Your church may have restarted physical gatherings or soon be about to. Some churches are a few weeks into this uncomfortable experience—no singing, mask-wearing, spaced out seating. It’s not surprising that some people have been thinking, “We waited four months for this?” Maybe you’re still joining in worship online for the time being. We all […]
Your church may have restarted physical gatherings or soon be about to. Some churches are a few weeks into this uncomfortable experience—no singing, mask-wearing, spaced out seating. It’s not surprising that some people have been thinking, “We waited four months for this?” Maybe you’re still joining in worship online for the time being.
We all know that church and worship have always been about more than our best Sunday experiences, but this is a good time to examine our hearts. What is it we have been waiting four months for? Many of us just want everything the way it used to be. This is an opportunity to consider questions such as: What has God been teaching us while we haven’t been able to meet? What is the point of the church? Why do we gather together on Sunday? Is there anything we should change? What is worship? Why do we sing?
The words to the song “The Heart of Worship” came flooding back to me as we prayed for friends and their church as they navigate regathering. They are a timely reminder.

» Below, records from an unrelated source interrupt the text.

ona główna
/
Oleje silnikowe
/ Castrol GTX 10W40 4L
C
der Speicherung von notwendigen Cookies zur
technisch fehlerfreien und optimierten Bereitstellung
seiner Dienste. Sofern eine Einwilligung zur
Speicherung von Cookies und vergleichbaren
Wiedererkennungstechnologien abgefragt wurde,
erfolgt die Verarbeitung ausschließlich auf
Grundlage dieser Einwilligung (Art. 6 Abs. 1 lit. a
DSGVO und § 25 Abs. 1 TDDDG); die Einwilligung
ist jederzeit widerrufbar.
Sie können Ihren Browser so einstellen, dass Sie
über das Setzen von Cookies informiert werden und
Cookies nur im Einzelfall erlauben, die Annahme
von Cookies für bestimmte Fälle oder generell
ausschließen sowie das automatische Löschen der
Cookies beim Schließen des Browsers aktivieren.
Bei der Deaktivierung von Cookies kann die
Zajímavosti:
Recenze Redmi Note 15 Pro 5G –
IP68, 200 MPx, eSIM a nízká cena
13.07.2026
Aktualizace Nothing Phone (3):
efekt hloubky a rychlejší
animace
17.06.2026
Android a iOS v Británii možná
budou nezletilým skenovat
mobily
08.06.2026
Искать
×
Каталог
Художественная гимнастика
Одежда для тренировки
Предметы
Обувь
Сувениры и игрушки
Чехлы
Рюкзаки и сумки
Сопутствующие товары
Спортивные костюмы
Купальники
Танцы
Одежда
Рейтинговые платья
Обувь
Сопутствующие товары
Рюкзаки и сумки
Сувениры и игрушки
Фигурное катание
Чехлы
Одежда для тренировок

This moment is not so much an opportunity to come back to church but to come back to the heart of worship.
When the music fades and all is stripped away
And I simply come
Longing just to bring something that’s of worth
That will bless your heart
I’ll bring you more than a song for a song in itself
Is not what you have required
You search much deeper within through the way things appear
You’re looking into my heart
I’m coming back to the heart of worship and it’s all about you, it’s all about you, Jesus
I’m sorry Lord for the thing I’ve made it
When it’s all about you, all about you, Jesus
King of endless worth, no one could express
How much you deserve
Though I’m weak and poor, all I have is yours
Every single breath …
I’ll bring you more than a song …
Maybe our Sunday gatherings had become a bit of a production. Or perhaps for years we have equated the warm feeling of togetherness, the uplift of corporate singing and some of our denomination’s style with the presence of God. Maybe we’ve kind of believed that the Holy Spirit arrives during the third song or during the moody keyboard interlude. Or that it wasn’t really a proper service if it didn’t end with a rousing hymn. God, however, does not depend on these things for him to be among us. Nor is he limited by government directives on singing, mask wearing and physical distance. He comes near wherever, whenever, people come near to him (James 4:8). Corporate singing or not. Masks or no masks. Sitting apart or sitting close together. He waits to be wanted, as A.W. Tozer wrote. He is much more concerned about our hearts than about having things the way they were.
There are things that will always affect our sensitivity to God’s presence among us. If we’re coming with irritable, cynical, self-seeking hearts we won’t recognize God’s presence. “Blessed are the pure in heart for they will see God,” taught Jesus (Matt. 5:8). It’s a hard enough road we’re on without littering it with our complaints and grumblings. The accumulation of the last few months of stress and strain means that we’re more prone to be less gracious than we otherwise would be. It’s something to be careful of as we restart church gatherings.
I have missed corporate sung worship, but it has always been good not to think only of that when we talk about worship. Hopefully you’ve found various ways to worship alone or as families which God values as much as any corporate time of praise. He’s looking into our hearts. If we regather under the current restrictions some of us will read Scripture aloud. We can use open prayer to speak our praises. We can write psalms. We can listen to a song and let our hearts affirm the truth of the words. Soon we hope to let our collective voices rise again in congregational singing. Whatever we do, we choose to worship because Jesus is the “King of endless worth” and we want “to bring something that’s of worth.”
This moment is also a great reminder that worship is much more than these “acts of worship,” whether in homes or back in a building. It is a whole disposition. Our daily lives offered as a living sacrifice, holy and pleasing to God (Rom. 12:1), full of acts of love, obedience and service, with all our gifts and talents offered in Jesus’ name. “All I have is yours, every single breath.”
Let this moment be a return to the heart of worship. It’s all about you, Jesus.